PyTorch / Gensim - How do I load pre-trained word embeddings?


I want to load a pre-trained word2vec embedding with gensim into a PyTorch embedding layer.

How do I get the embedding weights loaded by gensim into the PyTorch embedding layer?


Solution

  • I just wanted to report my findings about loading a gensim embedding with PyTorch.

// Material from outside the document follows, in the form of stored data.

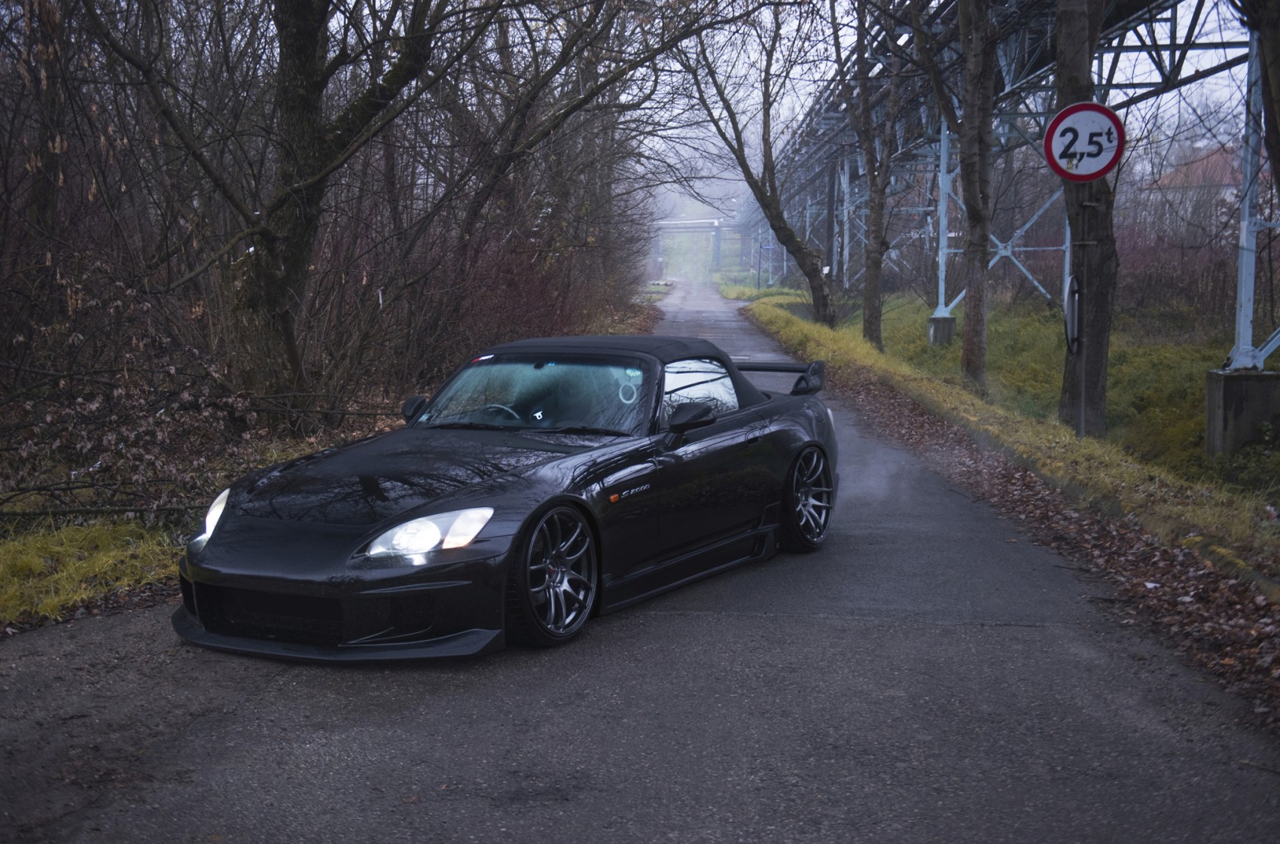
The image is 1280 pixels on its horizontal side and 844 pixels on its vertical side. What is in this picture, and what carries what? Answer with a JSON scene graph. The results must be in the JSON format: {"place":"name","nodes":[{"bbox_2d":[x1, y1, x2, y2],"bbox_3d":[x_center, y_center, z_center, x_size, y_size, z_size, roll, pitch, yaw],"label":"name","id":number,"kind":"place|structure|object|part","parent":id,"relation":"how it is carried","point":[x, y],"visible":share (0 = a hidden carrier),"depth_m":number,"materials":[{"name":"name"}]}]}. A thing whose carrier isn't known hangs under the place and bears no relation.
{"place":"outdoors","nodes":[
{"label":"outdoors","id":0,"kind":"place"},
{"bbox_2d":[0,295,660,635],"label":"grass verge","id":1,"kind":"structure","parent":0,"point":[38,565],"materials":[{"name":"green plant"}]},
{"bbox_2d":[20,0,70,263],"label":"tree","id":2,"kind":"object","parent":1,"relation":"on","point":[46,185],"visible":0.82,"depth_m":11.40,"materials":[{"name":"brown plant"}]},
{"bbox_2d":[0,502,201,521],"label":"fallen branch","id":3,"kind":"object","parent":1,"relation":"on","point":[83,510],"visible":0.84,"depth_m":7.86,"materials":[{"name":"wood"}]},
{"bbox_2d":[0,350,280,522],"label":"brush pile","id":4,"kind":"object","parent":1,"relation":"on","point":[119,392],"visible":0.84,"depth_m":8.52,"materials":[{"name":"brown plant"}]},
{"bbox_2d":[115,0,449,411],"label":"tree","id":5,"kind":"object","parent":1,"relation":"on","point":[276,272],"visible":1,"depth_m":12.23,"materials":[{"name":"plant"}]},
{"label":"tree trunk","id":6,"kind":"part","parent":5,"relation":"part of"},
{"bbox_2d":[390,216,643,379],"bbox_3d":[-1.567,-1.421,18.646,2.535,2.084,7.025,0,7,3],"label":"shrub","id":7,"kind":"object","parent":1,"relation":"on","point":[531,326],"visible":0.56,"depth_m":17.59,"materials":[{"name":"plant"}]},
{"bbox_2d":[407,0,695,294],"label":"tree","id":8,"kind":"object","parent":1,"relation":"on","point":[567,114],"visible":0.93,"depth_m":20.76,"materials":[{"name":"brown plant"}]},
{"bbox_2d":[1,286,1279,843],"label":"road","id":9,"kind":"structure","parent":0,"point":[96,626],"materials":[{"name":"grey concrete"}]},
{"bbox_2d":[170,333,835,660],"bbox_3d":[-0.415,0.150,6.471,1.648,1.003,3.404,0,7,3],"label":"convertible car","id":10,"kind":"object","parent":9,"relation":"on","point":[372,486],"visible":0.98,"depth_m":5.81,"materials":[{"name":"black metal"}]},
{"label":"mirror","id":11,"kind":"part","parent":10,"relation":"part of","materials":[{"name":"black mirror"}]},
{"label":"steering wheel","id":12,"kind":"part","parent":10,"relation":"part of","materials":[{"name":"black"}]},
{"label":"windshield","id":13,"kind":"part","parent":10,"relation":"part of","materials":[{"name":"clear glass"}]},
{"label":"wheel","id":14,"kind":"part","parent":10,"relation":"part of","materials":[{"name":"black metal"}]},
{"label":"roof","id":15,"kind":"part","parent":10,"relation":"part of","materials":[{"name":"black fabric"}]},
{"label":"mirror","id":16,"kind":"part","parent":10,"relation":"part of","materials":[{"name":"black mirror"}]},
{"label":"window","id":17,"kind":"part","parent":10,"relation":"part of","materials":[{"name":"glass"}]},
{"label":"wheel","id":18,"kind":"part","parent":10,"relation":"part of","materials":[{"name":"black metal"}]},
{"bbox_2d":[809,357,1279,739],"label":"fallen leaves","id":19,"kind":"object","parent":9,"relation":"on","point":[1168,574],"visible":0.57,"depth_m":6.98,"materials":[{"name":"brown plant"}]},
{"bbox_2d":[650,216,746,276],"label":"bridge","id":20,"kind":"structure","parent":0,"point":[675,222],"materials":[{"name":"metal"}]},
{"bbox_2d":[623,0,1263,211],"label":"sky","id":21,"kind":"structure","parent":0,"point":[1246,67],"materials":[{"name":"white"}]},
{"bbox_2d":[744,0,1273,352],"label":"bridge","id":22,"kind":"structure","parent":0,"point":[1186,47],"visible":0.64,"materials":[{"name":"metal"}]},
{"bbox_2d":[742,289,1279,603],"label":"grass verge","id":23,"kind":"structure","parent":0,"point":[792,330],"materials":[{"name":"green plant"}]},
{"bbox_2d":[676,1,839,322],"bbox_3d":[2.046,-6.338,31.984,5.481,8.886,5.607,-6,9,-40],"label":"tree","id":24,"kind":"object","parent":23,"relation":"on","point":[790,235],"visible":0.99,"depth_m":32.14,"materials":[{"name":"plant"}]},
{"bbox_2d":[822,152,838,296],"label":"steel column","id":25,"kind":"structure","parent":23,"relation":"on","point":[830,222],"depth_m":38.93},
{"bbox_2d":[830,0,902,348],"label":"tree","id":26,"kind":"object","parent":23,"relation":"on","point":[875,193],"visible":0.99,"depth_m":24.91,"materials":[{"name":"plant"}]},
{"bbox_2d":[927,313,956,345],"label":"concrete footing","id":27,"kind":"object","parent":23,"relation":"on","point":[948,321],"visible":0.75,"depth_m":25.47,"materials":[{"name":"grey concrete"}]},
{"bbox_2d":[932,117,953,324],"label":"steel column","id":28,"kind":"structure","parent":27,"relation":"on","point":[943,296],"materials":[{"name":"blue metal"}]},
{"bbox_2d":[937,0,997,385],"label":"tree","id":29,"kind":"object","parent":23,"relation":"on","point":[967,65],"visible":0.99,"depth_m":16.97,"materials":[{"name":"plant"}]},
{"bbox_2d":[1074,193,1088,442],"bbox_3d":[3.158,-0.906,11.113,0.104,2.159,0.133,0,7,3],"label":"sign pole","id":30,"kind":"object","parent":23,"relation":"on","point":[1083,402],"visible":0.81,"depth_m":11.12,"materials":[{"name":"metal"}]},
{"bbox_2d":[1063,272,1081,354],"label":"sign","id":31,"kind":"object","parent":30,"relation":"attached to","point":[1073,289],"visible":0.85,"depth_m":11.19,"materials":[{"name":"grey metal"}]},
{"bbox_2d":[1042,102,1125,182],"bbox_3d":[3.072,-1.914,10.678,0.644,0.629,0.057,0,7,3],"label":"weight limit sign","id":32,"kind":"object","parent":30,"relation":"attached to","point":[1095,168],"visible":0.95,"depth_m":10.66,"materials":[{"name":"white metal"}]},
{"bbox_2d":[1054,0,1117,434],"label":"tree","id":33,"kind":"object","parent":23,"relation":"on","point":[1090,340],"visible":0.77,"depth_m":12.56,"materials":[{"name":"plant"}]},
{"bbox_2d":[1115,215,1234,319],"bbox_3d":[10.165,-2.639,28.358,3.297,2.314,6.129,0,7,3],"label":"bushes","id":34,"kind":"object","parent":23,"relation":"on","point":[1160,278],"visible":0.49,"depth_m":28.33,"materials":[{"name":"plant"}]},
{"bbox_2d":[1205,366,1279,455],"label":"concrete footing","id":35,"kind":"object","parent":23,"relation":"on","point":[1241,382],"visible":0.88,"depth_m":11.61,"materials":[{"name":"grey concrete"}]},
{"bbox_2d":[1226,18,1279,376],"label":"steel column","id":36,"kind":"object","parent":35,"relation":"on","point":[1243,296],"visible":0.87,"depth_m":12.14,"materials":[{"name":"blue metal"}]},
{"bbox_2d":[1236,0,1279,191],"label":"tree","id":37,"kind":"object","parent":23,"relation":"on","point":[1278,72],"visible":0.99,"depth_m":7.94,"materials":[{"name":"plant"}]},
{"bbox_2d":[1137,146,1244,239],"label":"house","id":38,"kind":"structure","parent":0,"point":[1205,161],"materials":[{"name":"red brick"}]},
{"label":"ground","id":39,"kind":"structure","parent":0},
{"bbox_2d":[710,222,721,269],"label":"bridge pillar","id":40,"kind":"structure","parent":39,"relation":"on","point":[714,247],"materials":[{"name":"grey concrete"}]}
]}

    • Solution for PyTorch 0.4.0 and newer:

    From v0.4.0 there is a new function from_pretrained() which makes loading an embedding very comfortable. Here is an example from the documentation.

    import torch
    import torch.nn as nn
    
    # FloatTensor containing pretrained weights
    weight = torch.FloatTensor([[1, 2.3, 3], [4, 5.1, 6.3]])
    embedding = nn.Embedding.from_pretrained(weight)
    # Get embeddings for index 1
    input = torch.LongTensor([1])
    embedding(input)
    

    The weights from gensim can easily be obtained by:

    import gensim
    model = gensim.models.KeyedVectors.load_word2vec_format('path/to/file')
    weights = torch.FloatTensor(model.vectors) # formerly syn0, which is soon deprecated
    

    As noted by @Guglie: in newer gensim versions the weights can be obtained by model.wv:

    weights = model.wv
    

    • Solution for PyTorch version 0.3.1 and older:

    I'm using version 0.3.1 and from_pretrained() isn't available in this version.

    Therefore I created my own from_pretrained so I can also use it with 0.3.1.

    Code for from_pretrained for PyTorch versions 0.3.1 or lower:

    def from_pretrained(embeddings, freeze=True):
        assert embeddings.dim() == 2, \
             'Embeddings parameter is expected to be 2-dimensional'
        rows, cols = embeddings.shape
        embedding = torch.nn.Embedding(num_embeddings=rows, embedding_dim=cols)
        embedding.weight = torch.nn.Parameter(embeddings)
        embedding.weight.requires_grad = not freeze
        return embedding
    

    The embedding can be loaded then just like this:

    embedding = from_pretrained(weights)
    

    I hope this is helpful for someone.